### SELECTED EXTRACT
BEGIN

A sermon for Bloomsbury Central Baptist Church
20th February 2022
Exodus 17.1-7
Isaiah 12.2-4
John 7.37-52
In our reading for today, from John’s gospel,
we’re returning to a theme we first met a few weeks ago,
when we were with the Samaritan woman
encountering Jesus in the heat of the day beside Jacob’s Well.
In that moment, Jesus told the woman
that those who drink the water from the well will be thirsty again,
but those who drink of the water that he gives
will find that it becomes in them a spring of water,
gushing up to eternal life (4.13-14).
And I shared the words of a friend of mine,
spoken as we had stood around the fountain at St Dunstan in the East,
as she wondered, ‘well, who wouldn’t want that for their life?’
This is a fine question, and an important challenge:
Jesus offers us a way of living that is like a spring of water
gushing from the ground to give life to all who drink from it.

END

Saved entries:
BEGIN

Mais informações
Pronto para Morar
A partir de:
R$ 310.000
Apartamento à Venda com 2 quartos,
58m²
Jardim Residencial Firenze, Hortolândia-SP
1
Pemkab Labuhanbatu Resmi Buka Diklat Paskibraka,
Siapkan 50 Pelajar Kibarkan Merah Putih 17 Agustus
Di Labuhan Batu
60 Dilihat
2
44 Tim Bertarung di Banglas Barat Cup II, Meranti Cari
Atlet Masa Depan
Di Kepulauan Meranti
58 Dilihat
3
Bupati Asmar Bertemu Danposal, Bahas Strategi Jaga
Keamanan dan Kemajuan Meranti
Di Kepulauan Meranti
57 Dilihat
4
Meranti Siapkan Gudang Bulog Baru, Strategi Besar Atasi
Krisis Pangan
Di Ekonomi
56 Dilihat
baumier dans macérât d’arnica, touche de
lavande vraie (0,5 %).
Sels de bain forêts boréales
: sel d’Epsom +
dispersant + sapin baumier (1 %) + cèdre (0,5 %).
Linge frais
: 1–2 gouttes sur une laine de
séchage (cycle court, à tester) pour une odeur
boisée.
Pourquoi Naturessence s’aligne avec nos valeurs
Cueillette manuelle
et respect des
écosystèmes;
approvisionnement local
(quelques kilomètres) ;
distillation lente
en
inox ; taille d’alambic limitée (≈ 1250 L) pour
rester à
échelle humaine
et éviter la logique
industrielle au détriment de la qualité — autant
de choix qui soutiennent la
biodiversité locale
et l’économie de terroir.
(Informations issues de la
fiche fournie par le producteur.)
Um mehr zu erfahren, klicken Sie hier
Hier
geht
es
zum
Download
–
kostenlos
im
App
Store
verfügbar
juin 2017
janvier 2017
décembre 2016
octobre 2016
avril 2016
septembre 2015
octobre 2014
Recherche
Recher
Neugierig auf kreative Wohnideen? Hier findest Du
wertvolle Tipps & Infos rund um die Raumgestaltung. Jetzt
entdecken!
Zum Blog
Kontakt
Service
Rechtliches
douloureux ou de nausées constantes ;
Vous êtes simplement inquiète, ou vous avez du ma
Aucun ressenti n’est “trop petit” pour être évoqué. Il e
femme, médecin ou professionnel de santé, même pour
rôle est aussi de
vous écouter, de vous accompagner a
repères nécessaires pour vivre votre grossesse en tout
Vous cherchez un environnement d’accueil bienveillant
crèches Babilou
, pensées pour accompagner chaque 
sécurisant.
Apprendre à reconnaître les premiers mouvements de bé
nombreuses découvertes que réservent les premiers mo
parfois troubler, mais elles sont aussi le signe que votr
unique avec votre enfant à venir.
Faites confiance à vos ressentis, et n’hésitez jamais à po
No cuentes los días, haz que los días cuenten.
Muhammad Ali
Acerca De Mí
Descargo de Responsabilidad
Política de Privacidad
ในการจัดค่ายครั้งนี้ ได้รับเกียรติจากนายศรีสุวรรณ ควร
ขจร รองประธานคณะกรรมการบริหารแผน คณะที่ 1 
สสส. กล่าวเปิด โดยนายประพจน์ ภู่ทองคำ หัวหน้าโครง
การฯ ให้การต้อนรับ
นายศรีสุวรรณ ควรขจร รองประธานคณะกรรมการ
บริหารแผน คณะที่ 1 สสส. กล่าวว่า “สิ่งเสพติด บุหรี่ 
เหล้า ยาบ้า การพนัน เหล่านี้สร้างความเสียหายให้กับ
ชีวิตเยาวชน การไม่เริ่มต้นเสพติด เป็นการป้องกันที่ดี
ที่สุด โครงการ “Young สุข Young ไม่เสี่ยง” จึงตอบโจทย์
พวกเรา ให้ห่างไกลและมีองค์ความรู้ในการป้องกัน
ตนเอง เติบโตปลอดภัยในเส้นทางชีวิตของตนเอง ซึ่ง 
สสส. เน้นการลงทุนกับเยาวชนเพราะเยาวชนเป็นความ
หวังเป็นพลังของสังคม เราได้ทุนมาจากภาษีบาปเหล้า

END
BEGIN

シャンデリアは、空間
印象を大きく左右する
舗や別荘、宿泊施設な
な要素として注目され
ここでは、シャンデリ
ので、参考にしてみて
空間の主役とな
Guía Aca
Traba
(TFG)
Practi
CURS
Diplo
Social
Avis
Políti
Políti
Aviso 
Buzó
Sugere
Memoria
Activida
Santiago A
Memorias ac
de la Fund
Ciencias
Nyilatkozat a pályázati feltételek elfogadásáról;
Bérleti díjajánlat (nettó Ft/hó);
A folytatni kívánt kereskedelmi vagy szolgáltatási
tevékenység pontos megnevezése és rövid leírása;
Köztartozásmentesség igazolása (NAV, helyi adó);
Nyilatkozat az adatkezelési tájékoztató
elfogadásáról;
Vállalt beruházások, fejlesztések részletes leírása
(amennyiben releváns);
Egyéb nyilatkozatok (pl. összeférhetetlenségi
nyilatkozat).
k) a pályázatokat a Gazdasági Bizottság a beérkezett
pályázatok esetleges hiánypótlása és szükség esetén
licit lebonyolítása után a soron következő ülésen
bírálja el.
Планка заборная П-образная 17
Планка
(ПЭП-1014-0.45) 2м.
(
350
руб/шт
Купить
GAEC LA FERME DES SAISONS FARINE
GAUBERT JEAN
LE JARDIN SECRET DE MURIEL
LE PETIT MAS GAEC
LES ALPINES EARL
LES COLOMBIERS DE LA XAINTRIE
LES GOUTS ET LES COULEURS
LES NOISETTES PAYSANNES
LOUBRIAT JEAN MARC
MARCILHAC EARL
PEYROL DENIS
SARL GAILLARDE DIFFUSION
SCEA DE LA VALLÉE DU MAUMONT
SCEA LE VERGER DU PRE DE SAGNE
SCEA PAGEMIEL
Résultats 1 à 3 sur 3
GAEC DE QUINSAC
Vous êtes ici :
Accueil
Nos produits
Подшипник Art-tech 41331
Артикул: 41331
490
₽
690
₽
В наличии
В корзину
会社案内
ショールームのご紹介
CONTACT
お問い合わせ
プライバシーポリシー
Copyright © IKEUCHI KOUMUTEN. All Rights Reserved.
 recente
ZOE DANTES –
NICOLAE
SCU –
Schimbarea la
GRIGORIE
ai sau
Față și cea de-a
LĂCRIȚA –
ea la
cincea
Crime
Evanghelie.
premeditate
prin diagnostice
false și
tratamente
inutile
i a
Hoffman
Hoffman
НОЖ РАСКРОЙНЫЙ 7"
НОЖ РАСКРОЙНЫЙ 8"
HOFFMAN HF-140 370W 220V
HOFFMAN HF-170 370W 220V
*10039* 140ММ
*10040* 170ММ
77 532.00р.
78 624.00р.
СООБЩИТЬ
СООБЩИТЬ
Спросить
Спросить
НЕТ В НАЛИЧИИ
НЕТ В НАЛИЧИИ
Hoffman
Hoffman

END

### EXERCISE 1
Answer these questions from the sermon:
(a) From which gospel is the reading for the day taken?
(b) Beside which well did the Samaritan woman encounter Jesus?
(c) Where was the friend standing when she asked who wouldn't want that for their life?
### EXERCISE 2
Reproduce the sermon text starting at "In that moment, Jesus" and ending at "eternal life (4.13-14).".

### REPLY 1
(a) John's gospel
(b) Jacob's Well
(c) Around the fountain at St Dunstan in the East

### REPLY 2
In that moment, Jesus told the woman
that those who drink the water from the well will be thirsty again,
but those who drink of the water that he gives
will find that it becomes in them a spring of water,
gushing up to eternal life (4.13-14).